Уже чья-то рука схватила коня за поводья, другие руки протягивают путнику медный стакан с водой, поддерживают стремя. И путник безвольно отдается ласковым рукам. Вечер, ночь — отдых, разве уйдет от него сладостный Мират? Он здесь близко со своими садами, дворцами, базарами.

И чернобородый хромающий человек, пришедший по горной тропе от реки Лар, покорно отдает коня прислужникам и тяжело опускается на ковер под низким сводом… Вода и тень. Чья-то рука ставит перед ним кальян, и путник чувствует сладкий, пленяющий дым. Припадает и дважды глубоко затягивается. На один миг ему кажется, что табак более крепко, чем следует, заправлен опиумом, но отдых, тень и кальян овладели им. Он затягивается сладким, дурманящим дымом. Стены, своды, верблюды, вьюки, погонщики плывут вокруг. Радостная и сладкая усталость, крадущийся сон. Уже в полусне он чувствует, как чьи-то чересчур заботливые руки ощупывают его платье и дорожную сумку.

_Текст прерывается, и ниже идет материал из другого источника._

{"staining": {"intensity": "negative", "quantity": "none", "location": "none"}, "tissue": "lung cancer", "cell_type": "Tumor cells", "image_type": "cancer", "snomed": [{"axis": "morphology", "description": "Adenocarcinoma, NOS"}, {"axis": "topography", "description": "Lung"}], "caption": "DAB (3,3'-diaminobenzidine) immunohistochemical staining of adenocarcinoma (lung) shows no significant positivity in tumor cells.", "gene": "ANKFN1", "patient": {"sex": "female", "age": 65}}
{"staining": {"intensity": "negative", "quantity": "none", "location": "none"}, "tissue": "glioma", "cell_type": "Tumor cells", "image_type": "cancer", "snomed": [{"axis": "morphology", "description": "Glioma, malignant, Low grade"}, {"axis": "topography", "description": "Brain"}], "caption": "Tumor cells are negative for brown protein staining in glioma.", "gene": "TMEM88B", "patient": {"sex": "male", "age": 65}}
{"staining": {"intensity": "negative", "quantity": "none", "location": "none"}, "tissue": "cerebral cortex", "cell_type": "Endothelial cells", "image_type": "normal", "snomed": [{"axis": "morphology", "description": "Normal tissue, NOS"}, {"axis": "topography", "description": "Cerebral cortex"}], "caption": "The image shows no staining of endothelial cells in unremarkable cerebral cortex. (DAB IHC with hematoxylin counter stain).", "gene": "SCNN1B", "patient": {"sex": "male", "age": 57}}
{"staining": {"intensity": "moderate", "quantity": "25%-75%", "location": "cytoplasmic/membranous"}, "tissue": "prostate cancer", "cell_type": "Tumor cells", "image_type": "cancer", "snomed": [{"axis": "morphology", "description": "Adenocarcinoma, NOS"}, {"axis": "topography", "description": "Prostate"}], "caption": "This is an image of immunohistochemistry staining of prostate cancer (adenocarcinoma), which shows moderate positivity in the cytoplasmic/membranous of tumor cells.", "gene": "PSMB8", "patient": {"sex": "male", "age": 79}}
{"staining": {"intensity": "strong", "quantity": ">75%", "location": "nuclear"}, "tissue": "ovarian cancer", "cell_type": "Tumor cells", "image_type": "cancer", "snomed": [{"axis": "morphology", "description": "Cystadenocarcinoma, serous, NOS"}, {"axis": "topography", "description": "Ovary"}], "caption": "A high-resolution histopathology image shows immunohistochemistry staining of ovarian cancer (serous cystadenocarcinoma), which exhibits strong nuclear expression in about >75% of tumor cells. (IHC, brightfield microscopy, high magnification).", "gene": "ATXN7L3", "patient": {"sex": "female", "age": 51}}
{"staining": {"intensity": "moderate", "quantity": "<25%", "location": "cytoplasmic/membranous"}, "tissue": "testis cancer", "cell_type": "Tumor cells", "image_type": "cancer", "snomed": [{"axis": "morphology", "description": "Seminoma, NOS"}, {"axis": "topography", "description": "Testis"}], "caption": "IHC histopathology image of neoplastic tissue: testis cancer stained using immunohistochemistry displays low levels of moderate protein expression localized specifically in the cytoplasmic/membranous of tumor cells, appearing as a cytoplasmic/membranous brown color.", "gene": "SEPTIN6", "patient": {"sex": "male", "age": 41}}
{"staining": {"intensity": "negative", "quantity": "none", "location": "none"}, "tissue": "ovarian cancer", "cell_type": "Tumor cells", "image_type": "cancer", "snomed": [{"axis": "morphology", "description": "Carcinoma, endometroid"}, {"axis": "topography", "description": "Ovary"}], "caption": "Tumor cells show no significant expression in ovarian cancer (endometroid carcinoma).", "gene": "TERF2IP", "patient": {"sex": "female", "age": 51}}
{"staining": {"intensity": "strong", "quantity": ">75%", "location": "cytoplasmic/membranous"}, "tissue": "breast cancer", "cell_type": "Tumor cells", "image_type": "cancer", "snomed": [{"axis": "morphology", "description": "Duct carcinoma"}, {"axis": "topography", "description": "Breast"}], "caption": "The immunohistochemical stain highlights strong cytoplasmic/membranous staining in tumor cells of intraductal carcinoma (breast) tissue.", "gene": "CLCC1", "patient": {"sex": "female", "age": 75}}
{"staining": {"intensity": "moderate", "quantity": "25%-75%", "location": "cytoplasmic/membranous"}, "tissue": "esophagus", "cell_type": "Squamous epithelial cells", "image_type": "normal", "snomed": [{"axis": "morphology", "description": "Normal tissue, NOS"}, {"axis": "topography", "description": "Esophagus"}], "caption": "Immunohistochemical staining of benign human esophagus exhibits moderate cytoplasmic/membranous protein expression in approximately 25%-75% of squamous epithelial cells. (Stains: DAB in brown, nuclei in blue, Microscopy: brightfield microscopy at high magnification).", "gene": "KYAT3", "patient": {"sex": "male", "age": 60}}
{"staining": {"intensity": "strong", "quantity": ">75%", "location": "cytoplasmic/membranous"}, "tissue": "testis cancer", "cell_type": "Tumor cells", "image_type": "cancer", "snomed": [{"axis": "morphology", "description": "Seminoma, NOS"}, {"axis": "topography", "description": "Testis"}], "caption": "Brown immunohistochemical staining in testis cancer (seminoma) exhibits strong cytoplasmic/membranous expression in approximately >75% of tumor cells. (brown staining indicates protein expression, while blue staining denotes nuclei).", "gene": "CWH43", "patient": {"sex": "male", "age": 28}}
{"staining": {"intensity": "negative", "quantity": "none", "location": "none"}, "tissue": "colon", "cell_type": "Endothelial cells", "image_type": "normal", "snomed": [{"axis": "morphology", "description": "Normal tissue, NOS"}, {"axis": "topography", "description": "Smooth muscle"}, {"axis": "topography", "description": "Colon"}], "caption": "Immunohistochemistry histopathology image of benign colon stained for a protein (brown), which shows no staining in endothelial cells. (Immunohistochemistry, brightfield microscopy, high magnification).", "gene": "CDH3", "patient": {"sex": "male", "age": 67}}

Но стены плывут, журчит вода в водоеме… Усталость и мертвый сон.

* * *

Майор Герд сидит в кабинете королевского посла. Сэр Роберт Кетль медленно и бесшумно ходит из угла в угол по мягкому ковру.

— И это все?

— Все!..

— Они хорошо искали?

— Все осмотрено до нитки. Документа нет. Это все, что они нашли.

Они еще раз перечитывают клочок бумаги:

«Люси. Вы знаете, где я, и скоро услышите обо мне. Я люблю вас. Пока все идет превосходно».

Обрывок шелкового платка с печатью и кольцо с сердоликом. На сердолике: «Абду-Рахим».

Кольцо Абду-Рахим-хана… Его рука — нет никаких сомнений. Так же, как в том, что документа нет.

— Вероятно, его и не было. Сообщите Гифту, что положение без перемен. Надо надеяться на курдов…

И сэр Роберт Кетль снова ходит из угла в угол.

— Что вы думаете делать с этим?..

Майор внимательно рассматривает клочок бумаги.

— Я думаю вручить это мадемуазель Энно. Посол удивлен.

— Разумеется, при подходящих обстоятельствах. Вы помните вчерашний разговор? — и майор улыбается с некоторой двусмысленностью.

Посол задумывается на одно мгновение.

— Что ж, если это будет полезно…

* * *

Чуть-чуть позже, а может быть, и в эту же минуту Омар эль Афгани с недоумением переглядывается с «американцем». Перед ними стоит чернобородый, сумрачный гонец. Сквозь обветренную смуглую кожу светится странная, желтая бледность отчаяния.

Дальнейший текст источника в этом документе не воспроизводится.